* [Data for this task]
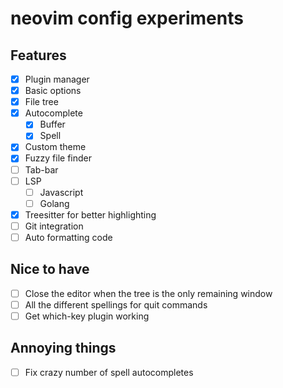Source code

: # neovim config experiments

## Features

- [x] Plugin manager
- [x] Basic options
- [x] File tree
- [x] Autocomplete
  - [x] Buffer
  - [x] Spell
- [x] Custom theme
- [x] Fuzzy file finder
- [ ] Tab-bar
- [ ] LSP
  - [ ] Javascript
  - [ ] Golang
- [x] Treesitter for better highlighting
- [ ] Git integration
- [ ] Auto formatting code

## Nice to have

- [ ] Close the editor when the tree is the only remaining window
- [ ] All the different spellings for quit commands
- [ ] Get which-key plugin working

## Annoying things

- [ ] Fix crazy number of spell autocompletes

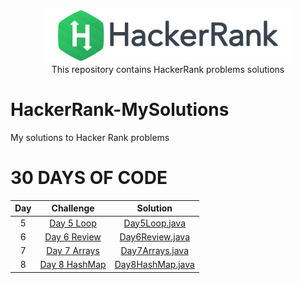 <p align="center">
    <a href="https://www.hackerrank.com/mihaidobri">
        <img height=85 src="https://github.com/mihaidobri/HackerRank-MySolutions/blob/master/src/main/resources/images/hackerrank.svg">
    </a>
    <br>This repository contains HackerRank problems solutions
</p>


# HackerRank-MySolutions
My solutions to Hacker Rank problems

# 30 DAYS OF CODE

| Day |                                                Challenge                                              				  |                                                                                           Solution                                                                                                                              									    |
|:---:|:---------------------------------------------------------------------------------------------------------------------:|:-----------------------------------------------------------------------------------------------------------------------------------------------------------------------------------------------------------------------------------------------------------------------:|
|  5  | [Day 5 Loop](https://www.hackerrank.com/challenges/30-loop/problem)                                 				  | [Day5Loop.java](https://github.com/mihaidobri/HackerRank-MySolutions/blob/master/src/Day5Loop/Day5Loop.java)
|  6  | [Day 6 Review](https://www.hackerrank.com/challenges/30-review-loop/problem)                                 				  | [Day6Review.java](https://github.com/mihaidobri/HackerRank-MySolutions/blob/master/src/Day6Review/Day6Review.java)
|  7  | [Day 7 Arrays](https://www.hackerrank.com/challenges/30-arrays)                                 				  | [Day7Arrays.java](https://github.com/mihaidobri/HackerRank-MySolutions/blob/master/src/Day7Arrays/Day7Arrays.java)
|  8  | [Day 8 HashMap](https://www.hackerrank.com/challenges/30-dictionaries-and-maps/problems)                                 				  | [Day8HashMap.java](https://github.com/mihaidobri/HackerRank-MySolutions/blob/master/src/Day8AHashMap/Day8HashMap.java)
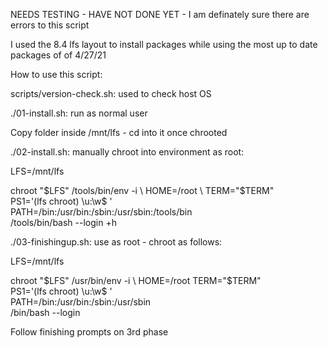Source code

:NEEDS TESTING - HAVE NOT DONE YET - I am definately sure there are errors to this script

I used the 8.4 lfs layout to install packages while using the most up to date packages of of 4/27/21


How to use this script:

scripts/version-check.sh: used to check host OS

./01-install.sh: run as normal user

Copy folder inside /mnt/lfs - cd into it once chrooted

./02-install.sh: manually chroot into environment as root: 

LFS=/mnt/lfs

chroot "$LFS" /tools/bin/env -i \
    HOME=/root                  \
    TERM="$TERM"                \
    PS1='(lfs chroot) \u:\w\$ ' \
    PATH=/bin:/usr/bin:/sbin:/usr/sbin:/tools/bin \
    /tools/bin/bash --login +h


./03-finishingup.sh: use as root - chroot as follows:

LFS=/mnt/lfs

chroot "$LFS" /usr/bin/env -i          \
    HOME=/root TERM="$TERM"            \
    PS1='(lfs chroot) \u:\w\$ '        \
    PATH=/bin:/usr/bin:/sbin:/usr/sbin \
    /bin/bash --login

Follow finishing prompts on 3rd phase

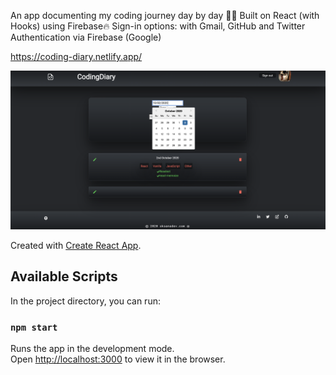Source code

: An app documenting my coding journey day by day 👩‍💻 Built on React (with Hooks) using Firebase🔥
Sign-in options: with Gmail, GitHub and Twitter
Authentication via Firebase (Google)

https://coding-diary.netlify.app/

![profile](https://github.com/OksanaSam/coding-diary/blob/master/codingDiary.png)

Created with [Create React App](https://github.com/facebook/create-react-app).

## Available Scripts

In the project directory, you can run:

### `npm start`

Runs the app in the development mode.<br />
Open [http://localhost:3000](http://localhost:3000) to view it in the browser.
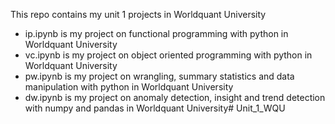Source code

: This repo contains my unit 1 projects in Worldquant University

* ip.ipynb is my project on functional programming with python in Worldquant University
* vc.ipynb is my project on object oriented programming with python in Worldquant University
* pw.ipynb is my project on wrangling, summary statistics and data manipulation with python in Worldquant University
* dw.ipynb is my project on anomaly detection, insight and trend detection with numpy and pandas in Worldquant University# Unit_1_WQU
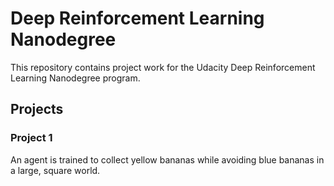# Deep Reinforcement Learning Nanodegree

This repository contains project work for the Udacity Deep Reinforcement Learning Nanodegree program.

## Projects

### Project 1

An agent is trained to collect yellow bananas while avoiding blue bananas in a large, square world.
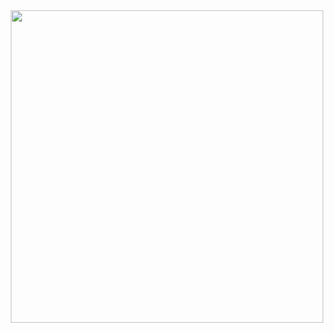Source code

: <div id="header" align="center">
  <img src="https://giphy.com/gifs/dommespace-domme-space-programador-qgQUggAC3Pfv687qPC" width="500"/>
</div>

* [Aim of the exercise]
What lines in the listing contain "coding"? Copy them all.

* [Solution below]
: An app documenting my coding journey day by day 👩‍💻 Built on React (with Hooks) using Firebase🔥
https://coding-diary.netlify.app/
![profile](https://github.com/OksanaSam/coding-diary/blob/master/codingDiary.png)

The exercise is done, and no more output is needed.